◆ GOAL:
In every row, swap "phylum" for "division". Leave everything else as it is.

◆ EXCERPTED RECORDS:
----------------------------------------

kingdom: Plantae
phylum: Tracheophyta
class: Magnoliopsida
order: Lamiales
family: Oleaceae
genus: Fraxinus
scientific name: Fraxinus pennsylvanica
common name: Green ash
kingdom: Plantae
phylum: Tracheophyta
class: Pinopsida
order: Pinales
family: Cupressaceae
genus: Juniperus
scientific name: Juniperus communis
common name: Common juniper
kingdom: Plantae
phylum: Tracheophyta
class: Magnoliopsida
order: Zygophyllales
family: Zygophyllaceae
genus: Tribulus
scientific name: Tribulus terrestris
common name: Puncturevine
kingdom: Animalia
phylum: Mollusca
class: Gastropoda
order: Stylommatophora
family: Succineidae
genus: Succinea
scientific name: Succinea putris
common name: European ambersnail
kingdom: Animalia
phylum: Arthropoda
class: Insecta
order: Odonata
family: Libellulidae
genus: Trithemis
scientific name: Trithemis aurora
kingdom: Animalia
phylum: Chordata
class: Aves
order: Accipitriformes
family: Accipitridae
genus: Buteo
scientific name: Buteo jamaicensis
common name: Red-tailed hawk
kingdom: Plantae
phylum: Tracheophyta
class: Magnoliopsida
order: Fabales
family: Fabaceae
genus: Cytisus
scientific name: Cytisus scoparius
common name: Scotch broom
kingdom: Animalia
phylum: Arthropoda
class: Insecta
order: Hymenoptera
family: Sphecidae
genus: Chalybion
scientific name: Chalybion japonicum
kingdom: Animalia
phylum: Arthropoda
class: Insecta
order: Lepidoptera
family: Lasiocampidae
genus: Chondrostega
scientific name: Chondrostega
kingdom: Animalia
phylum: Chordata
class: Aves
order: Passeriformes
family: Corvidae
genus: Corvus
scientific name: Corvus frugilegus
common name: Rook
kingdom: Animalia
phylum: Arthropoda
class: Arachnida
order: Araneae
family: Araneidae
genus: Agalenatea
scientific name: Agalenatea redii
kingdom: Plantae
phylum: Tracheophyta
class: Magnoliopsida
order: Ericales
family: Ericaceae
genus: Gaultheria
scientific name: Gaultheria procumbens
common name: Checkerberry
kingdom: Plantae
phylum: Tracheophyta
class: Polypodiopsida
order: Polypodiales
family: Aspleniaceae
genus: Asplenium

----------------------------------------

◆ SOLVED PROBLEM:
kingdom: Plantae
division: Tracheophyta
class: Magnoliopsida
order: Lamiales
family: Oleaceae
genus: Fraxinus
scientific name: Fraxinus pennsylvanica
common name: Green ash
kingdom: Plantae
division: Tracheophyta
class: Pinopsida
order: Pinales
family: Cupressaceae
genus: Juniperus
scientific name: Juniperus communis
common name: Common juniper
kingdom: Plantae
division: Tracheophyta
class: Magnoliopsida
order: Zygophyllales
family: Zygophyllaceae
genus: Tribulus
scientific name: Tribulus terrestris
common name: Puncturevine
kingdom: Animalia
division: Mollusca
class: Gastropoda
order: Stylommatophora
family: Succineidae
genus: Succinea
scientific name: Succinea putris
common name: European ambersnail
kingdom: Animalia
division: Arthropoda
class: Insecta
order: Odonata
family: Libellulidae
genus: Trithemis
scientific name: Trithemis aurora
kingdom: Animalia
division: Chordata
class: Aves
order: Accipitriformes
family: Accipitridae
genus: Buteo
scientific name: Buteo jamaicensis
common name: Red-tailed hawk
kingdom: Plantae
division: Tracheophyta
class: Magnoliopsida
order: Fabales
family: Fabaceae
genus: Cytisus
scientific name: Cytisus scoparius
common name: Scotch broom
kingdom: Animalia
division: Arthropoda
class: Insecta
order: Hymenoptera
family: Sphecidae
genus: Chalybion
scientific name: Chalybion japonicum
kingdom: Animalia
division: Arthropoda
class: Insecta
order: Lepidoptera
family: Lasiocampidae
genus: Chondrostega
scientific name: Chondrostega
kingdom: Animalia
division: Chordata
class: Aves
order: Passeriformes
family: Corvidae
genus: Corvus
scientific name: Corvus frugilegus
common name: Rook
kingdom: Animalia
division: Arthropoda
class: Arachnida
order: Araneae
family: Araneidae
genus: Agalenatea
scientific name: Agalenatea redii
kingdom: Plantae
division: Tracheophyta
class: Magnoliopsida
order: Ericales
family: Ericaceae
genus: Gaultheria
scientific name: Gaultheria procumbens
common name: Checkerberry
kingdom: Plantae
division: Tracheophyta
class: Polypodiopsida
order: Polypodiales
family: Aspleniaceae
genus: Asplenium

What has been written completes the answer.